Incarcerated people are at higher risk for HIV, Hepatitis B Virus (HBV), and Hepatitis C Virus (HCV) infections. This review systematically summarized the evidence on the prevalence of these infections among incarcerated people in Iran.
A systematic review and meta-analysis.
We searched Embase, PubMed, Web of Science, Scopus, PsychInfo, Iranian databases, including IranMedex, Magiran, Scientific Information Database (SID), and IranDoc. A grey literature review was conducted to find unpublished reports from the Ministry of Health and experts throughout the country. Included studies reported data on the prevalence of HIV, HBV, or HCV infections. A random-effects meta-analysis was performed to estimate the pooled prevalence. A meta-regression analysis was also conducted.
Of 1461 screened records, 23 records were eligible (total participants = 199,855). The pooled prevalence of HIV (17 studies), HBV (6 studies), and HCV (10 studies) was 2.77% (95% CI: 1.96, 3.70), 2.89% (95% CI: 2.28, 3.56), and 21.57% (95% CI: 13.62, 30.76), respectively. Meta-regression analyses showed that HIV (P-value = 0.05) and HCV (P-value = 0.02) were reduced over time using survey year as the interested variable in the model. Also, lifetime history of drug injection had a significant association with the HIV infection (P-value = 0.03).
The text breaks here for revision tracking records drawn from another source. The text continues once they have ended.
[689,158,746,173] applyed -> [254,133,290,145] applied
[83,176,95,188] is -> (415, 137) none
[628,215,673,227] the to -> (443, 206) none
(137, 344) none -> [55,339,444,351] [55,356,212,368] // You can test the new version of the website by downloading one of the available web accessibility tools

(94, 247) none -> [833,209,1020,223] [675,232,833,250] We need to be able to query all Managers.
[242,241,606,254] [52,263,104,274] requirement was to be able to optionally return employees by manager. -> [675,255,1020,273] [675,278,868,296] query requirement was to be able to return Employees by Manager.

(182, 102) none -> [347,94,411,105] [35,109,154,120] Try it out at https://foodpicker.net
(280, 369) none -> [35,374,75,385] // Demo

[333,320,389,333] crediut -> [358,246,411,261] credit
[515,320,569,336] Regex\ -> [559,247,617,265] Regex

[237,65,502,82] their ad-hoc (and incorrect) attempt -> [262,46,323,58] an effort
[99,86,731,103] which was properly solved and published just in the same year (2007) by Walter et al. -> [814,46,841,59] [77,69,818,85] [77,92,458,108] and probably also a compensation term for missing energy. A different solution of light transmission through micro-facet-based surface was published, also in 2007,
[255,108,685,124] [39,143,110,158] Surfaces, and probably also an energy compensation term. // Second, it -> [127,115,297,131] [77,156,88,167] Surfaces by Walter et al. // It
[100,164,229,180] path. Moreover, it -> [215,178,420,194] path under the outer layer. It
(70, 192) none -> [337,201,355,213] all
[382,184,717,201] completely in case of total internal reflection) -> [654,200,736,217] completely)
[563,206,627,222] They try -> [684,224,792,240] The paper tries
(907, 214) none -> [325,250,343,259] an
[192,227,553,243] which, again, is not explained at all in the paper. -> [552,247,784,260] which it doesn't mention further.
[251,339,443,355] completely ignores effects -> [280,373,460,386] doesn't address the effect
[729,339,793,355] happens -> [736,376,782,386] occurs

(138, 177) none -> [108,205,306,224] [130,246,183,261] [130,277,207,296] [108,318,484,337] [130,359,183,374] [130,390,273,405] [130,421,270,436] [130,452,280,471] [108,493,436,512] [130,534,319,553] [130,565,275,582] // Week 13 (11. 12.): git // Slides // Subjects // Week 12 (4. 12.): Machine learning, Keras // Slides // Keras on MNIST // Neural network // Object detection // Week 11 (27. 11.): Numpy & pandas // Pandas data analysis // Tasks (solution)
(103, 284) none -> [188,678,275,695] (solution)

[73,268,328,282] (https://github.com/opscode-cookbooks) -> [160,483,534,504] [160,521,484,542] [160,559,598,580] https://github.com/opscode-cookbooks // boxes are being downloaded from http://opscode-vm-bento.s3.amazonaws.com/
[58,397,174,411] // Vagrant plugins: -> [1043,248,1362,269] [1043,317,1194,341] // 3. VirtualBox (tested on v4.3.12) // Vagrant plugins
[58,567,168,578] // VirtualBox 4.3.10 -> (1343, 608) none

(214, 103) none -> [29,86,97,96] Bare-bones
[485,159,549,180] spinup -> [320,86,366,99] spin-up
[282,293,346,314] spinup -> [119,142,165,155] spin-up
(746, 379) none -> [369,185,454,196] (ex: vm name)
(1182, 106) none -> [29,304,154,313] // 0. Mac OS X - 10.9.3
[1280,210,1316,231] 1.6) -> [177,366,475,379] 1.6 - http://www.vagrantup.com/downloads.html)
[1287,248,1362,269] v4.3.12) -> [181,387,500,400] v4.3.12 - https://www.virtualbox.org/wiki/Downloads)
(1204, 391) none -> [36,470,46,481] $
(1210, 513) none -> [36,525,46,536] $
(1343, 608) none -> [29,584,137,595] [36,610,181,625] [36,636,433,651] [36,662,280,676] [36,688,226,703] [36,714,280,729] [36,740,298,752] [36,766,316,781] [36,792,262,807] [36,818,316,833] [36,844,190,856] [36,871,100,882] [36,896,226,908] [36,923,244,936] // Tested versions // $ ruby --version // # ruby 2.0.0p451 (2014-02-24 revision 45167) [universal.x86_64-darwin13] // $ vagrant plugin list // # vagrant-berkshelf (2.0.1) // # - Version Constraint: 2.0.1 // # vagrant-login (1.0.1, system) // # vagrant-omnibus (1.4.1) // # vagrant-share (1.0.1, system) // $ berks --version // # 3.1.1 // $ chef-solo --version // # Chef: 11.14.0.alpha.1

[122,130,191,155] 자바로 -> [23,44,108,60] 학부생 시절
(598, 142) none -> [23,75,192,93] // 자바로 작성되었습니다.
The findings suggest that the prevalences of these infections are relatively considerable among Iranian incarcerated people. These findings support developing interventions to reduce the risk of the acquisition and circulation of these infections among incarcerated people, and continued harm reduction programs among most at-risk incarcerated people, as well as HCV treatment.